Please copy each line in the records below that contains the string "down".

_PROVIDED MATERIAL_:
>>>
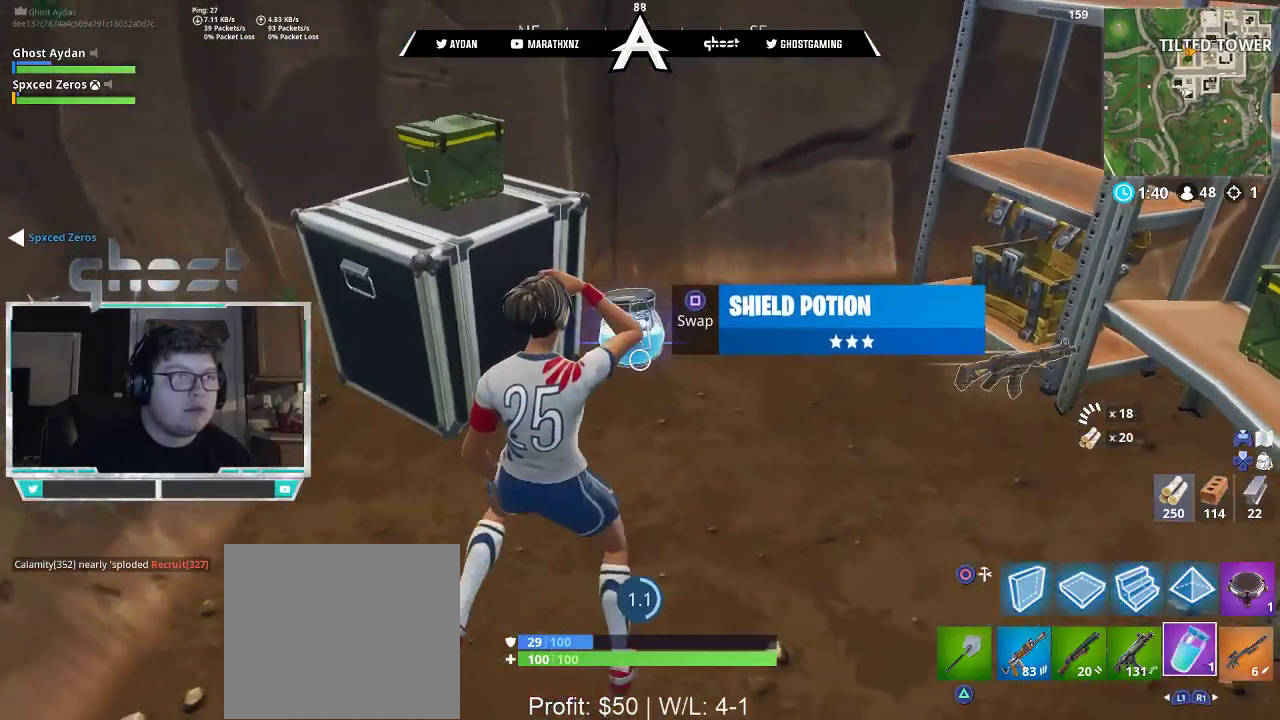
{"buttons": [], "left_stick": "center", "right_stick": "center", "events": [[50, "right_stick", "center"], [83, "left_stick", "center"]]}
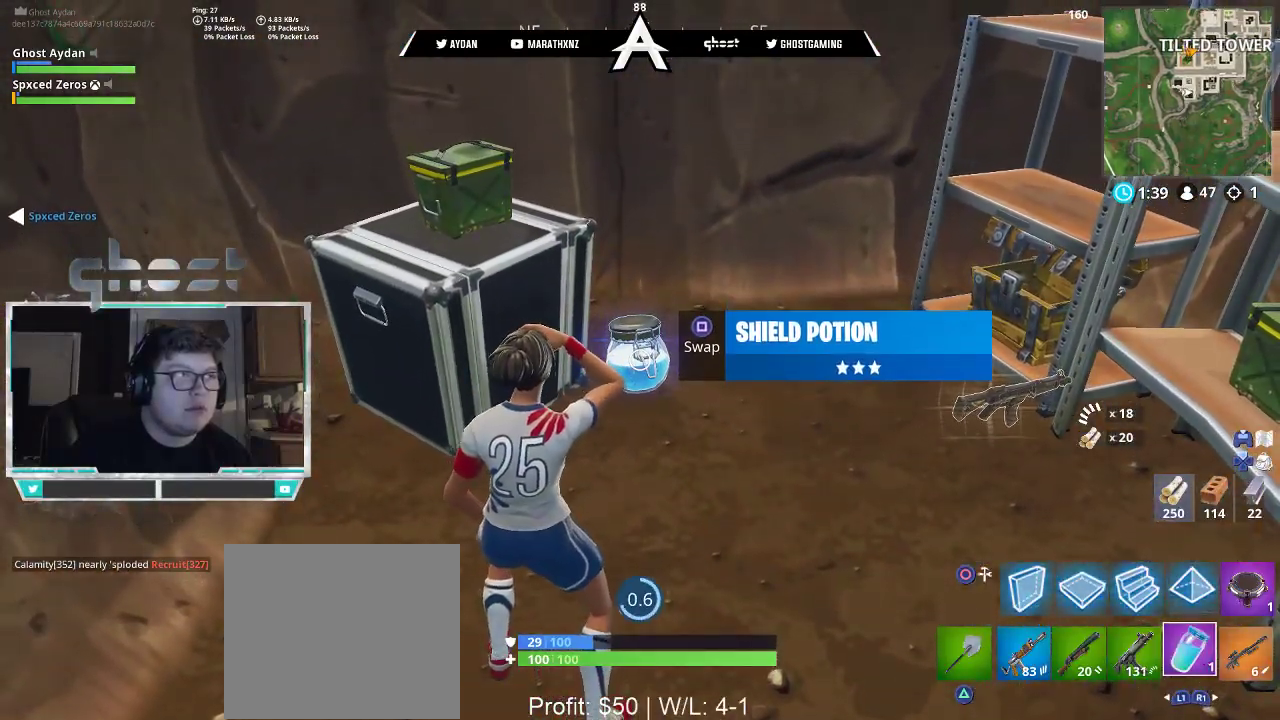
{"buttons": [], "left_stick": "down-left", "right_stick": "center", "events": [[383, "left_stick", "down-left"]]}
<<<
>>>
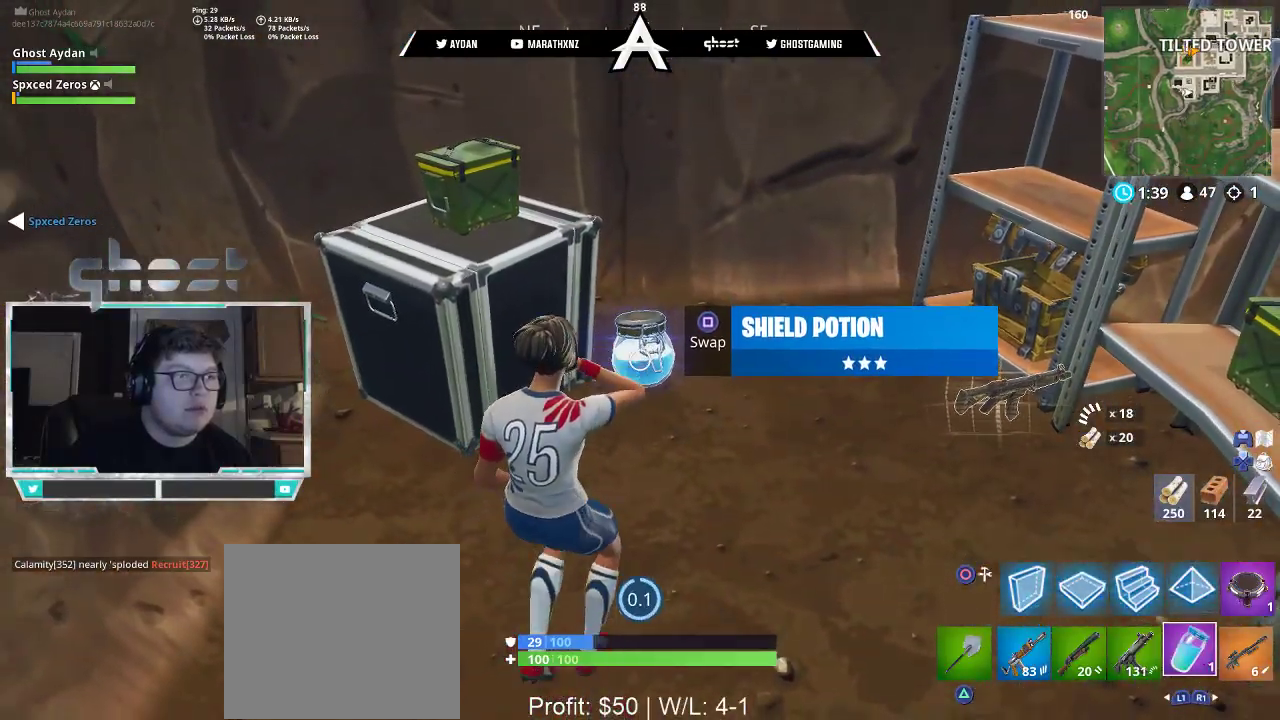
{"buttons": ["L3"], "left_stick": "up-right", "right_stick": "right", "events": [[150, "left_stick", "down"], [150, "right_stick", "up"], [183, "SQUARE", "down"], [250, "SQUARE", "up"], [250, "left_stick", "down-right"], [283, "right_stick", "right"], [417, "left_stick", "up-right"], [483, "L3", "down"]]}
<<<
_YOUR SOLUTION_:
{"buttons": [], "left_stick": "down-left", "right_stick": "center", "events": [[383, "left_stick", "down-left"]]}
{"buttons": ["L3"], "left_stick": "up-right", "right_stick": "right", "events": [[150, "left_stick", "down"], [150, "right_stick", "up"], [183, "SQUARE", "down"], [250, "SQUARE", "up"], [250, "left_stick", "down-right"], [283, "right_stick", "right"], [417, "left_stick", "up-right"], [483, "L3", "down"]]}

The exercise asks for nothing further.